Charles was only 9 weeks old when he was with his father in London. The family returned to the U.S. when he was 8 months old. After that tour, the Major was stationed in Washington, D.C. where Charles grew up. After 2 years of high school, Charles went to Belgium and Spain to study the languages. He soon spoke fluent French and Spanish.

He returned to the U.S. for his last 2 years of high school. He took the test for entry to West Point, passed, and was accepted as a cadet in 1939. He played football, baseball, and ice hockey as well as excelled in academics.

In June 1942 the class was asked to submit choice of service. Charles requested the Army Air Forces. He received basic, primary, and advanced pilot training, then returned to West Point where he graduated with the Class of '43 and was commissioned a 2nd Lieutenant.

His next assignment was to Hobbs, New Mexico where he received transitional training in the B-17. Then on to Pyote, Texas, where he was assigned a crew and trained with them. He was promoted to 1st Lieutenant in May 1943.

After crew training, the crew moved to Dalhart, Texas for the final stages of combat training. From there, it was on to Dyersburg, Tennessee to act as a model crew and check other personnel.

In October 1943, he and his crew were assigned to the 794th Bomb Squadron of the 468th Bomb Group, the first B-29 unit to go overseas. He was first stationed at Karagphur, India, but later moved to a forward base at Pengshan, China. The crew began regular bombing missions over China and Manchuria, assigned to an aircraft they christened "Old Campaigner," later replaced by "Old Campaigner II."

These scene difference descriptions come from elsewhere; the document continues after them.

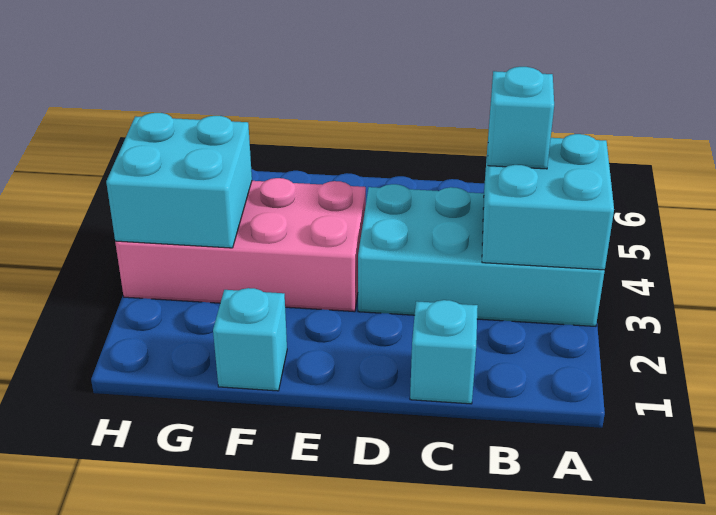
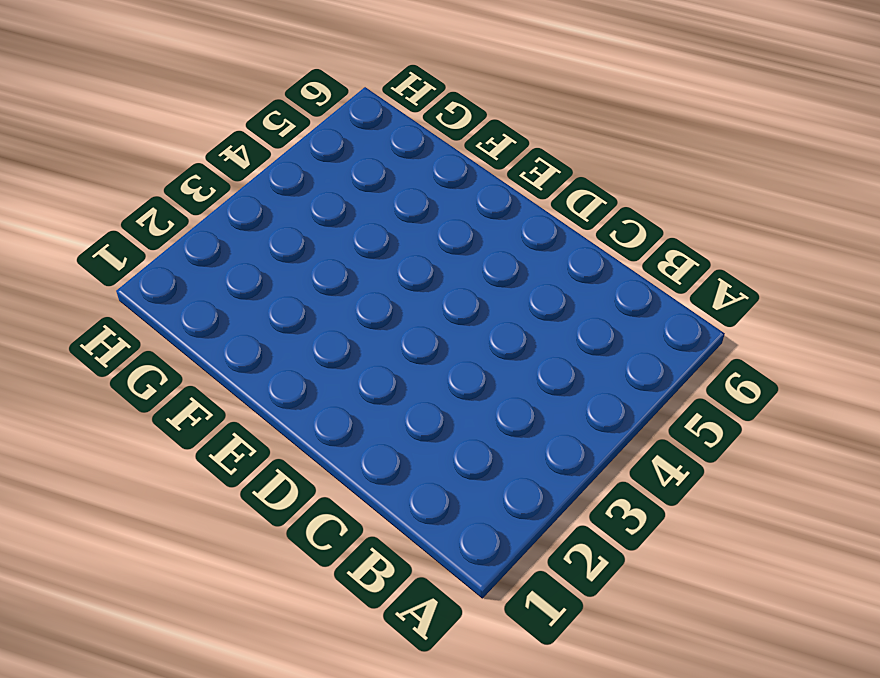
none -> cyan brick A3:D4 level 1
none -> cyan brick C1 level 1

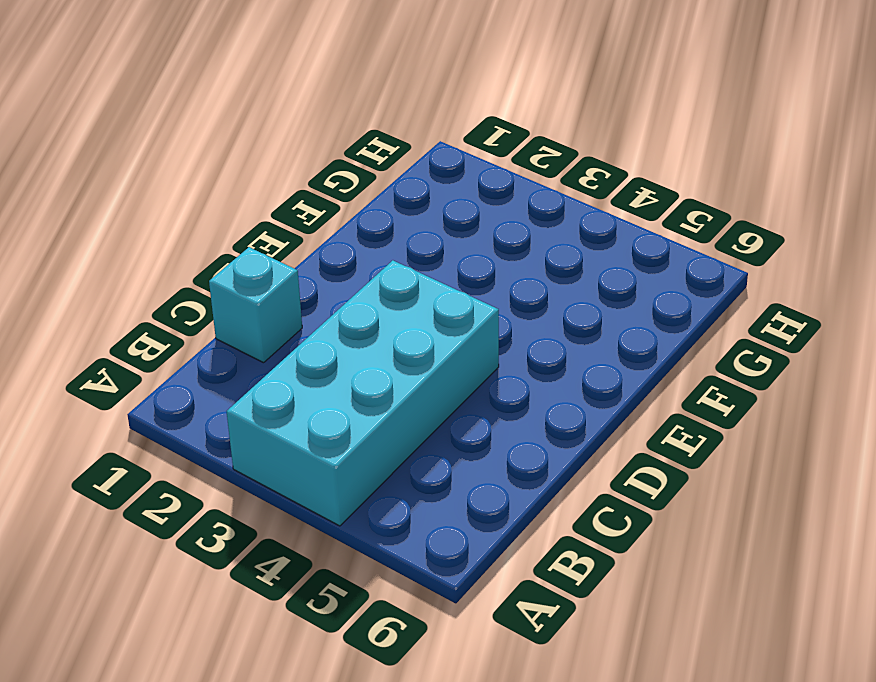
none -> pink brick E3:H4 level 1
none -> cyan brick F1 level 1

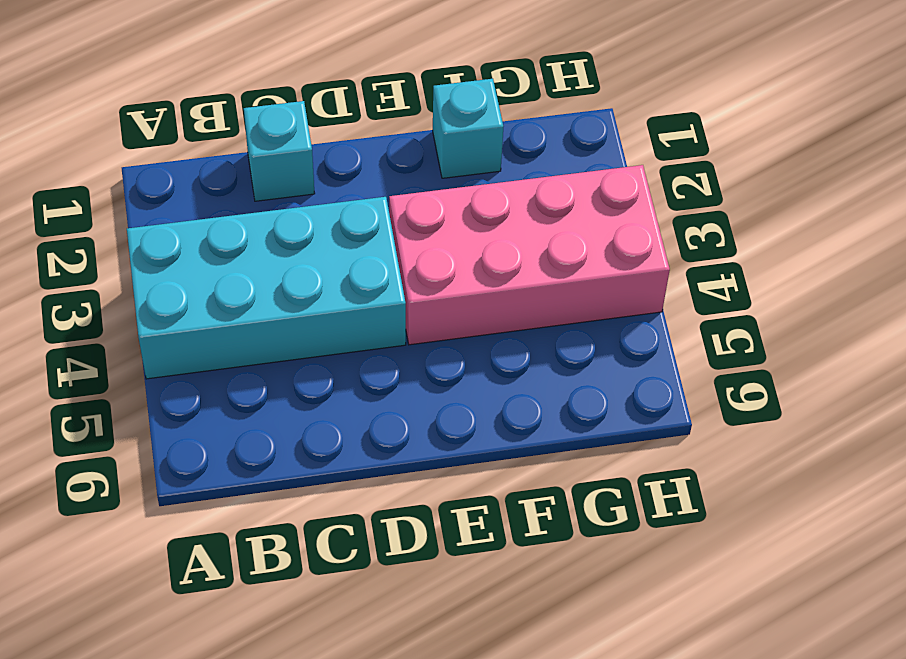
none -> cyan brick A3:B4 level 2
none -> cyan brick G3:H4 level 2

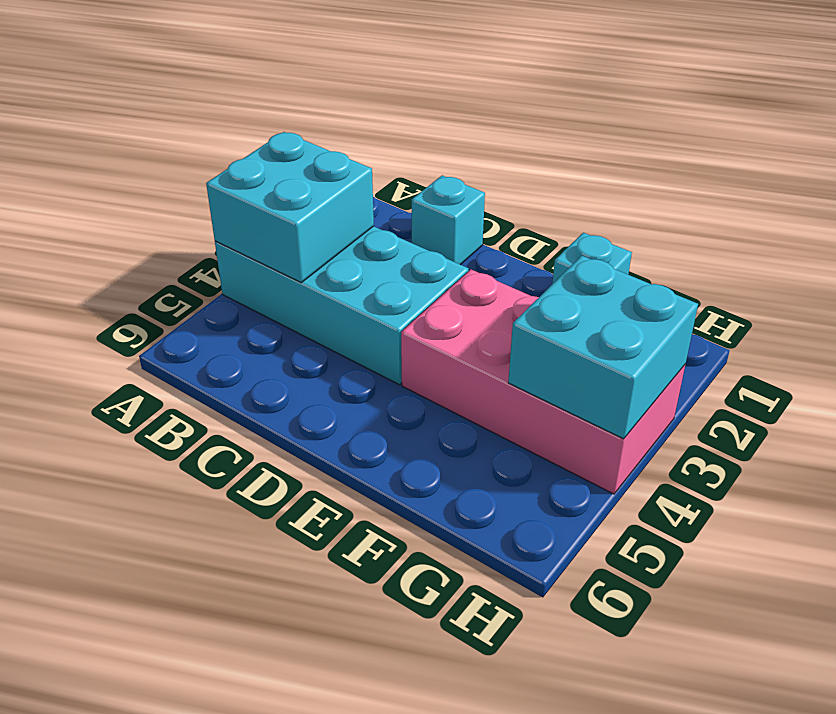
none -> cyan brick B4 level 3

On December 21, 1944, Benedict and his crew were scheduled for a mission over Mukden, Manchuria to attack aircraft industries and arsenals at Shenyang. During the mission, a Japanese fighter plane, making a head-on attack, rammed the B-29 just inboard of #1 engine. The wings came off, and the bomb load exploded. Only one crew member was able to bail out. He landed near the Hunhe River and was captured by Japanese troops. He remained a POW until May 1945.

An observer in another aircraft stated he believed the Japanese pilot was dead when he rammed the B-29 as it appeared his aircraft had been severely damaged by guns on Benedict's B-29 prior to impact.

According to cemetery records, all of the crew that perished were buried in Arlington National Cemetery. There is a gravestone containing all the names at Section 39, Site 4847.


The aircraft Captain Benedict was flying was B-29 # 42-24715, nicknamed "Old Campaigner II." of the 794th Bomb Squadron, 468th Bomb Group.

The Japanese aircraft that rammed the B-29 was supposed to have been a "Zeke" type fighter, flown by 2nd Lieutenant Tahei Matsumoto, flying for the Manchurian Air Force.

According to crew loading lists, the crew was composed of:

Capt Charles C. Benedict       p
1 Lt  Robert C. Baer          c-p
1 Lt Tom C. Evans     nav
1 Lt Warren D. Dailey     bomb
1 Lt Arthur R. Mahoney     eng
1 Lt Jack L. Roberts    radar op
SSgt Elbert L. Edwards      radio op
SSgt Charles A. Versafsky    central fire control
SSgt Elmer Jelgerhuis       rg
SSgt Stanley J. Berger      lg
SSgt Carl J. Drummond     tail gun

SSgt Edwards was the lone survivor. He blacked out after bailing out and believed the rest of the crew was saved. He did not know of the crew's fate until he was liberated from the POW camp.

Missing Air Crew Report 10592 is applicable.